I lay in bed at home the night I was released, desperately ill and dejected. It was the worst pain I’d felt up until that point. Sleep was impossible. I usually would’ve taken a deep breath and reflected on my vision, but in that moment, I couldn’t keep my mind on anything but the pain.
As I turned over, my right arm stuck out of the bed for a moment, and I felt something warm and soft. Something supporting my arm. A pink mist hovered at my bedside. I could see its soft dusty rose color in the darkness. It slowly rolled closer. The mist touched my hand and moved up my arm. My entire body relaxed. All the pain I felt, physically and spiritually, was gone. I was weightless, overcome with a sense of tranquility. I recognized this as a different kind of vision, one of reassurance. I lay back down on my pillow, the comforting mist nearby, and drifted off to sleep.
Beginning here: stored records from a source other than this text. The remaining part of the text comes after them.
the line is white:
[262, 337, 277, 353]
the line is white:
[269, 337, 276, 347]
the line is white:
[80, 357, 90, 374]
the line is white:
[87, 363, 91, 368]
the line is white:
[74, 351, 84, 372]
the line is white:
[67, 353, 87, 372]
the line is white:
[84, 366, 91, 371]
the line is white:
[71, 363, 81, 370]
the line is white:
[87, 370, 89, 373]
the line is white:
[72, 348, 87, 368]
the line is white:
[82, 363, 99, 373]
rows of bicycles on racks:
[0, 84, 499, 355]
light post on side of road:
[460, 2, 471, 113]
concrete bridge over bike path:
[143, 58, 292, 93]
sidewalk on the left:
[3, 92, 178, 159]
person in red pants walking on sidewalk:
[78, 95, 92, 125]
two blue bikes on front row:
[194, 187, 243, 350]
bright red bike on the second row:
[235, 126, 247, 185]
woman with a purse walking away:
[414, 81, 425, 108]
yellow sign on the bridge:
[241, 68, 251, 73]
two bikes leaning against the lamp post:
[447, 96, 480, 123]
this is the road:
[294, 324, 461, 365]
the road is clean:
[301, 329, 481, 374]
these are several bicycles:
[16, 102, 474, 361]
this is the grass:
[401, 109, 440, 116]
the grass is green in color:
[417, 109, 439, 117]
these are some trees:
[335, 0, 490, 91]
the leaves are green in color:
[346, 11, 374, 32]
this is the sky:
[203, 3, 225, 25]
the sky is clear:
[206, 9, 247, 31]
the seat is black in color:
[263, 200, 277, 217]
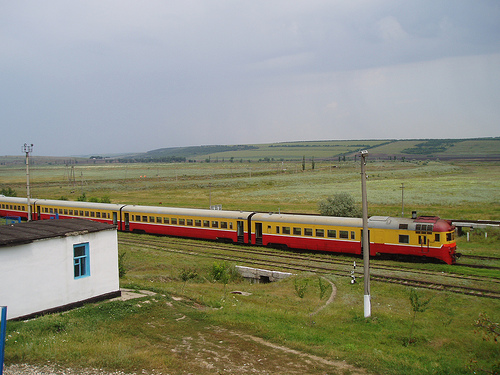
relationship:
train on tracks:
[226, 165, 472, 282] [383, 248, 483, 311]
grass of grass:
[161, 239, 260, 294] [161, 239, 260, 294]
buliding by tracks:
[13, 210, 135, 285] [383, 248, 483, 311]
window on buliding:
[65, 226, 109, 280] [13, 210, 135, 285]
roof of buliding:
[1, 213, 93, 247] [13, 210, 135, 285]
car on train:
[244, 208, 355, 261] [226, 165, 472, 282]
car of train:
[244, 208, 355, 261] [226, 165, 472, 282]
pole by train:
[346, 135, 383, 307] [226, 165, 472, 282]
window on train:
[267, 222, 322, 243] [226, 165, 472, 282]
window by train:
[65, 226, 109, 280] [226, 165, 472, 282]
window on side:
[267, 222, 322, 243] [183, 203, 268, 231]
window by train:
[267, 222, 322, 243] [226, 165, 472, 282]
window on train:
[65, 226, 109, 280] [226, 165, 472, 282]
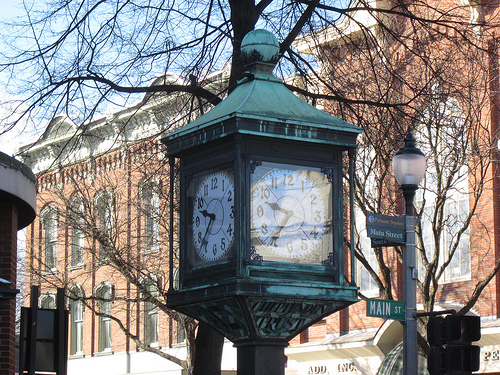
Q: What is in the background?
A: A brown building.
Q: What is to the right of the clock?
A: A light pole.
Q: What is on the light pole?
A: Street signs.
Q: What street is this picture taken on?
A: Main St.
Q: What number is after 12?
A: 1.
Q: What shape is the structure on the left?
A: Curved.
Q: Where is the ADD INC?
A: Background.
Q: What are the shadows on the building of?
A: Trees.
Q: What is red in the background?
A: Brick building.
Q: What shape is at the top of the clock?
A: Sphere.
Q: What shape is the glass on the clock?
A: Square.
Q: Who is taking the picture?
A: A photographer.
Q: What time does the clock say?
A: 9:36.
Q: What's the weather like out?
A: Partly cloudy and cold.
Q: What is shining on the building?
A: The sun.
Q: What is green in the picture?
A: The clock.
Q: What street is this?
A: Main street.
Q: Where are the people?
A: In the buildings.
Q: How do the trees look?
A: Bare.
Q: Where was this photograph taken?
A: Main Street.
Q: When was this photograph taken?
A: 9:36.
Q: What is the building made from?
A: Bricks.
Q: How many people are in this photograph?
A: Zero.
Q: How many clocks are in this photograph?
A: Two.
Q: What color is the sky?
A: Blue.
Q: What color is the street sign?
A: Green.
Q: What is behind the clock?
A: A tree.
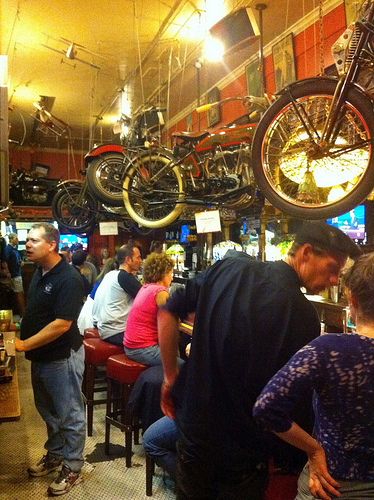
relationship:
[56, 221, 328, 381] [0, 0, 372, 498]
people in bar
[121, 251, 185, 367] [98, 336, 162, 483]
woman sitting on stool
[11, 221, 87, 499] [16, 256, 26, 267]
man holding beer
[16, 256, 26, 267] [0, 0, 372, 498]
beer in a bar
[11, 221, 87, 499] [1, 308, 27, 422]
man standing at bar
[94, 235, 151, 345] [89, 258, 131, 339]
man wearing shirt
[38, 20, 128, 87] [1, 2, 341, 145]
airplane hanging from ceiling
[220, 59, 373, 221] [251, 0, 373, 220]
tire on motorbike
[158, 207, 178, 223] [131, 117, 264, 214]
tire on motor bike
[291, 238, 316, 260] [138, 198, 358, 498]
ear on man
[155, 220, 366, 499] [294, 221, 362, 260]
man wearing hat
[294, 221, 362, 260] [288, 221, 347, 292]
hat on head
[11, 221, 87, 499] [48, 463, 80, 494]
man wearing shoe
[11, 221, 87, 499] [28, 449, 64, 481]
man wearing shoe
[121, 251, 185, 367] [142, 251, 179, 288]
woman has hair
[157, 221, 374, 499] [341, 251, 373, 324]
woman has hair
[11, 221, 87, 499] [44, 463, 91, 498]
man wearing shoe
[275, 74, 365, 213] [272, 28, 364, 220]
wheel on bike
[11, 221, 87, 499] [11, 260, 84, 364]
man wearing shirt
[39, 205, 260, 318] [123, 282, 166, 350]
woman's wearing tank top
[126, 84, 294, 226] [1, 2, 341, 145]
motorcycle hanging from ceiling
I soon recovered from my blood poisoning and finished my course of treatment. After seven months of chemo, my cancer went into remission. I never experienced anything like my two visions again.
Today, 16 years later, I live with the knowledge that my cancer could return, but I don’t dwell on it. I have the peace I need to keep living this life to the fullest, because a glimpse of what awaits let me know that we are given so much more.